Having a personal connection to schizophrenia, and hearing that Justin Garson does as well via his own father’s diagnosis, I reached out to Justin to hear more about his personal feelings about the history of “the madness pill,” his thoughts on the future of schizophrenia treatment, and what he hopes listeners will take away from his compelling book.
Rachael Xerri: When I first heard about your book, The Madness Pill, I instantly knew that I wanted the chance to connect with you. My grandfather was diagnosed with schizophrenia while he was in his 20s, and he was terrified of doctors and medical attention for much of his life after enduring traumatizing shock therapy. What first interested you in this topic, and why did you want to share this story now?
Justin Garson: I also have a family history. When I was a baby, in the early 1970s, my dad was diagnosed with paranoid schizophrenia. He was working under Richard Nixon at the time, which is interesting because I think Nixon drove a lot of his staff crazy. Unlike your grandfather, though, in the 1970s, many doctors thought schizophrenia could be healed by talk therapy. At least sometimes that was true—my dad found a therapist who agreed not to give him drugs and that seemed to resolve it, at least for a while.

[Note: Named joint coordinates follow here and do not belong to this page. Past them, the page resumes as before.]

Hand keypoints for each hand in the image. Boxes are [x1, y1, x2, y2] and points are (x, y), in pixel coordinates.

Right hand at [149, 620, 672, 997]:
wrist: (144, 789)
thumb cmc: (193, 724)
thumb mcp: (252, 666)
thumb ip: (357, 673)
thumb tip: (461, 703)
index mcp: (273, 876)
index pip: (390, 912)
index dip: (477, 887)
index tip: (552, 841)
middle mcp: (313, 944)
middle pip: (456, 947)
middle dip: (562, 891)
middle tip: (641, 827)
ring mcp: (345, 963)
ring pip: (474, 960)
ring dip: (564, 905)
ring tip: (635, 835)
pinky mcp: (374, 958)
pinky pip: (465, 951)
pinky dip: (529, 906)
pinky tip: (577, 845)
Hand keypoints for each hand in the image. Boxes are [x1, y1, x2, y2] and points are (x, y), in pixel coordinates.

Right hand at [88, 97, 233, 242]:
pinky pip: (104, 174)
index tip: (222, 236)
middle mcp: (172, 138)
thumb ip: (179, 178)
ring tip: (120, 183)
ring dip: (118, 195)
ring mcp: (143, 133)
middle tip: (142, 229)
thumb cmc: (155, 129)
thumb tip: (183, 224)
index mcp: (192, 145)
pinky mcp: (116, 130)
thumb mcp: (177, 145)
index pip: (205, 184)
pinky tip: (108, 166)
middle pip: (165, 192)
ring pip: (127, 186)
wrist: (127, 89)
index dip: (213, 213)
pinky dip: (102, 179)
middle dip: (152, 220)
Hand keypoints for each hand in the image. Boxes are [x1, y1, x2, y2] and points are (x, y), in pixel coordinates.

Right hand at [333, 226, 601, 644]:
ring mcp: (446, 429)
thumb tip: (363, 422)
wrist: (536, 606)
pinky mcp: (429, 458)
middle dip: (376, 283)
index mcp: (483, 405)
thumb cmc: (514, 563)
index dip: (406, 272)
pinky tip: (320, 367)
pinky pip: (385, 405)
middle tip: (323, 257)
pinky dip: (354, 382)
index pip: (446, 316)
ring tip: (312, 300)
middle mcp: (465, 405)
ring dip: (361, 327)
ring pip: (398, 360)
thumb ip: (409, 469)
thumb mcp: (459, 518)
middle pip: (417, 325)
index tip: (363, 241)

In the mid-1980s, when he started having serious mental health problems again, everything was about pills. He was often hospitalized against his will and put on medications. I know drugs help a lot of people, but the side effects were very disabling for my dad.
"There’s something darkly comical to me about a group of doctors giving each other mind-altering drugs, and giving those drugs to volunteers, to see if they could go mad."
I wrote the book because I wanted to better understand this shift away from talk therapy toward drugs. I discovered that a lot of that shift came down to one doctor, Solomon Snyder, who was fascinated by the power of drugs like LSD and speed to create psychosis.
What do you hope listeners will take away from The Madness Pill?
First and foremost, I want it to be an entertaining read. It’s a serious topic, but at the same time, there’s something darkly comical to me about a group of doctors giving each other mind-altering drugs, and giving those drugs to volunteers, to see if they could go mad. My main goal in writing it is that it would read like a novel instead of a history book.
But I had a broader goal. I want people to understand that our current ideas about mental illnesses—that these are brain disorders to be treated with drugs—didn’t emerge in a vacuum. Knowing this history helps us to think well about what direction psychiatry should take, and what mental health might look like.
You are a philosophy professor, an author, and also a narrator—that’s quite the résumé! What was the recording process like for you? Was there anything in particular that stood out to you about the story you were telling while you were performing?
Narrating the audiobook was an extraordinary experience for me. It let me encounter the book in a fundamentally new way and see it with new eyes. For example, when I was reading it aloud, I understood just how deeply Solomon Snyder fell in love with one of his professors in medical school. I also realized how hard it was for him, years later, to have a very public falling out with a former graduate student named Candace Pert, over their shared discovery of the brain’s opiate receptor. I was able to sympathize with him more as a person.
"Narrating the audiobook was an extraordinary experience for me."
While psychiatry has thankfully taken strides toward offering patients with mental illness better care, patients still face many challenges. What do you think is the next frontier in psychiatric care for patients with schizophrenia?
That's a huge question.
Increasingly, I would love to see more humanistic forms of treatment replace the over-reliance on diagnoses and drugs. For example, there's an incredible group called the Hearing Voices Movement. They've done great work helping patients with schizophrenia navigate the experience of hearing voices. Thanks to them, some patients stopped taking medications entirely and befriended their voices and are living well. The problem is, groups like that often struggle for legitimacy and funding because they are overshadowed by the dominant medical paradigm.
Is there anything else you would like to share with listeners today?
The main thing is I want people to enjoy the ride. I had a lot of fun learning about the story and writing it. As I was doing research, I kept thinking, “How did any of this actually happen?” For example, I was able to interview a doctor named Burton Angrist, who recently died, about a time in the 1960s when he was giving speed to volunteers to make them crazy. Later I dug up the original notes from that experiment and learned a lot more about who these volunteers were and why they did it. It was an incredible pleasure getting to talk with the people I’m writing about and I hope readers experience some of that pleasure.